Women in hunting is a hot topic. For the last several years, more women have started taking up arms and more journalists have started documenting it. You’ll see lots of statistics noting the jump in women hunters – and for good reason.
It’s a big jump.You’ll read about 25%s and 50%s and hundreds of thousands more women. It’s a very interesting time to be a female hunter. While the majority of hunters are still male, women now make up about 11% of hunters nationwide – that’s up from 9% in 2006 according to National Geographic. So women who join the hunt now can still be considered early adopters. They are also target shooting by about 50% more.
But why has this change, albeit slow, occurred? There is much speculation and perhaps some truth to it all.
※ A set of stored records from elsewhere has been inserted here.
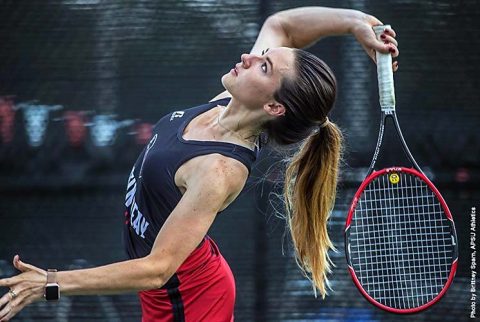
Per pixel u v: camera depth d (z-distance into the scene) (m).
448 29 13.19
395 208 11.39
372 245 11.57
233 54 13.07
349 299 12.97
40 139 12.98
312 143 8.88
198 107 8.55
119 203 13.02
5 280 7.21
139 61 13.06
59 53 13.07
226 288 8.85
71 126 13.02
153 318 8.94
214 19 13.05
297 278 13.00
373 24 9.53
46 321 13.05
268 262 13.00
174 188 8.16
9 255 12.97
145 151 8.51
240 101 8.11
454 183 13.05
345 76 13.09
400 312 9.30
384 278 12.41
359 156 13.02
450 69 13.17
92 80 13.05
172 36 13.06
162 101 13.06
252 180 12.92
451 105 13.16
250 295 13.02
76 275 7.39
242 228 13.02
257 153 8.57
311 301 13.02
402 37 13.19
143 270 7.59
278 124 8.31
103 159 12.99
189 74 13.06
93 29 13.06
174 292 8.66
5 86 13.02
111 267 7.52
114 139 13.00
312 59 8.27
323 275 9.35
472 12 13.15
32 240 12.98
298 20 9.79
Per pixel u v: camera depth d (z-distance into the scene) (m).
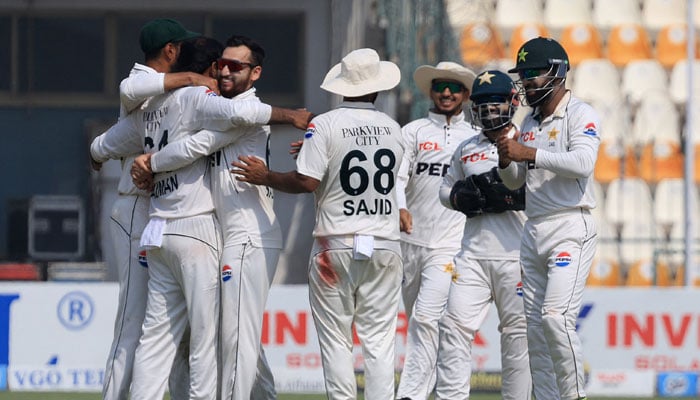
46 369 37.41
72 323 37.47
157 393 21.78
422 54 46.59
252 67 22.02
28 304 37.47
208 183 21.77
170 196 21.59
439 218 27.16
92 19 54.34
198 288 21.58
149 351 21.81
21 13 54.03
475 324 24.73
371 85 21.64
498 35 60.12
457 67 27.28
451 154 27.23
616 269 52.78
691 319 37.94
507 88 23.86
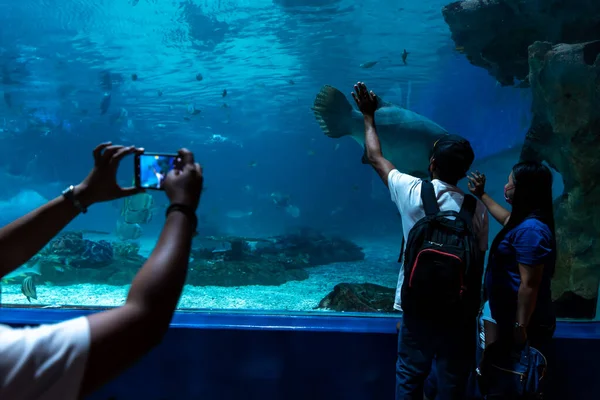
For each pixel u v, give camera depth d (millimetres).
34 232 1215
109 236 19328
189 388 2789
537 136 7309
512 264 2502
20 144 32875
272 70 30031
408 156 7742
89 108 36000
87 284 8867
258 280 9414
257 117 48625
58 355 713
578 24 8203
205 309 3080
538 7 8391
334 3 19328
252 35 23141
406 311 2426
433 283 2289
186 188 963
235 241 11320
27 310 2850
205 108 43188
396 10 20109
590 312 5926
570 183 6832
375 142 2801
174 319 2838
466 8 9227
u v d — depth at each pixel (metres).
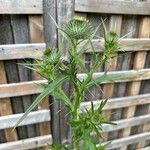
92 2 0.39
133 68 0.52
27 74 0.46
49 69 0.24
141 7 0.43
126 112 0.60
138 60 0.51
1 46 0.40
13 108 0.49
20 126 0.53
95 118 0.26
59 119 0.51
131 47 0.47
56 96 0.28
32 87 0.46
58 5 0.38
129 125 0.62
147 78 0.54
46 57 0.24
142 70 0.52
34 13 0.38
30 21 0.40
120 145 0.67
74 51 0.23
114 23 0.44
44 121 0.52
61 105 0.49
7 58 0.41
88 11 0.40
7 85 0.44
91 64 0.47
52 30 0.40
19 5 0.37
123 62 0.51
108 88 0.53
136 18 0.46
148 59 0.53
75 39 0.23
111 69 0.50
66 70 0.24
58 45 0.41
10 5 0.36
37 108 0.50
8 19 0.39
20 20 0.40
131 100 0.57
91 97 0.52
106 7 0.41
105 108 0.55
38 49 0.41
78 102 0.27
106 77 0.26
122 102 0.56
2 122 0.49
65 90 0.45
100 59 0.24
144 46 0.48
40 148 0.58
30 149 0.58
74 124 0.27
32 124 0.53
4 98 0.47
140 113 0.63
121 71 0.51
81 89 0.26
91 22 0.43
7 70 0.44
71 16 0.39
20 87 0.45
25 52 0.41
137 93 0.58
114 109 0.58
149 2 0.43
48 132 0.56
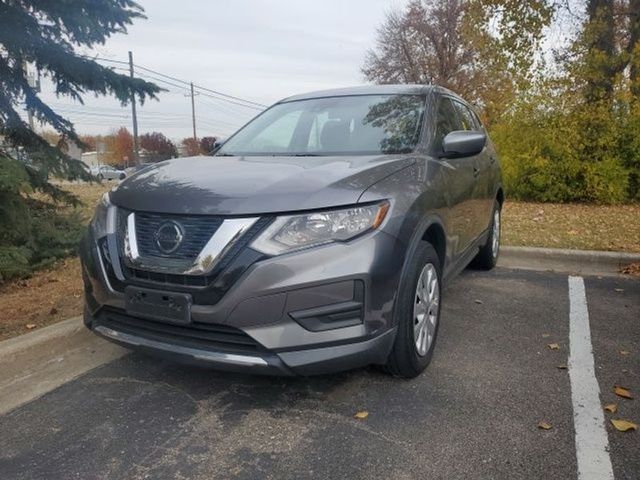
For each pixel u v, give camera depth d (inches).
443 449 103.5
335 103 174.4
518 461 99.7
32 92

National geographic postulates that women hunters, concerned with what goes onto their tables, and since gender roles have started to shift and stigma has lessened allowing women to try what has been considered a male dominated sport, are able to be in more control of what goes onto it than ever before. By hunting their own game, women are able to cut out factory farmed animals from theirs and their family’s diet, thus providing healthier food options.
Former Miss Kansas and Miss America contestant Theresa Vail discusses the idea that with the evolution of gender roles, more opportunities are open to women. They take these opportunities, as with hunting, succeed at it, and stick with it.
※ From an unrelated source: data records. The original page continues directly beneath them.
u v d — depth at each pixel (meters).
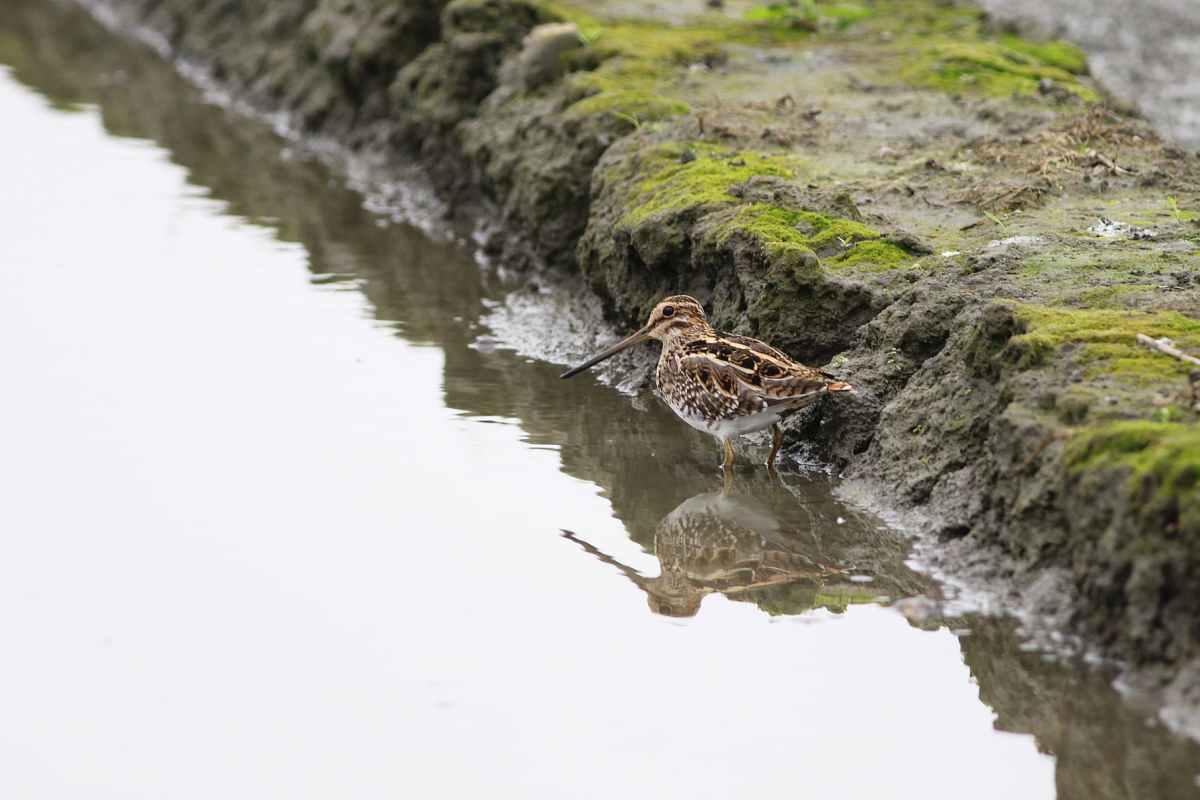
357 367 14.09
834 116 15.60
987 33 18.81
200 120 23.66
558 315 15.21
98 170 20.95
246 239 18.06
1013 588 9.01
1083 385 9.06
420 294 16.12
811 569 10.28
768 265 11.76
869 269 11.63
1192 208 12.42
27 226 18.42
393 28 20.42
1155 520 7.79
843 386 10.63
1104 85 17.50
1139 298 10.32
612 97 15.95
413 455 12.24
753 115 15.46
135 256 17.36
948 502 10.03
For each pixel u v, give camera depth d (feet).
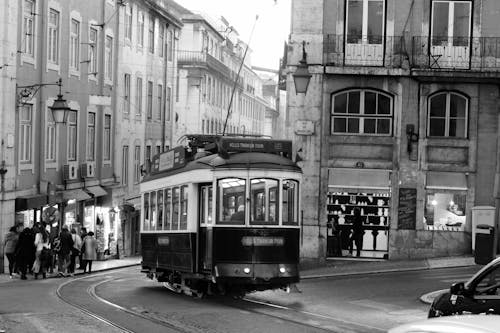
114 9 137.18
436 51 99.45
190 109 210.59
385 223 100.32
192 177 64.03
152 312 54.60
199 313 54.08
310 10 100.53
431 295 65.51
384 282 79.10
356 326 49.06
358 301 64.23
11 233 91.35
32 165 102.63
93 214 128.67
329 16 100.63
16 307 56.49
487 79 97.19
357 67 98.48
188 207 64.59
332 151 100.63
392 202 99.55
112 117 137.90
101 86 130.62
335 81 100.48
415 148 99.14
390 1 99.71
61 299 63.05
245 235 60.54
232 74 254.68
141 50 156.04
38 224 93.81
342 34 100.27
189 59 210.79
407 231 99.35
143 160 159.12
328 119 100.58
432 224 99.45
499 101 98.53
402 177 99.30
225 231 60.54
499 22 99.19
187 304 60.39
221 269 60.39
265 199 61.21
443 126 99.50
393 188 99.50
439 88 98.89
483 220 96.73
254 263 60.34
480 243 79.46
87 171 121.29
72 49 117.19
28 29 101.19
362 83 99.86
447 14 99.60
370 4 100.17
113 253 139.03
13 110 96.17
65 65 113.70
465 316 21.75
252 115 303.48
Supply and demand, whether the above reasons are responsible for the increased interest in hunting by women, is there. So much so that states and schools are hosting workshops for female hunters, and companies are creating apparel and hunting gear specifically tailored to the female form.
Whatever the reasons are, female hunters are on the rise and there doesn’t seem to be an end in sight. Check your state’s hunting websites for hunting workshops geared toward female hunters.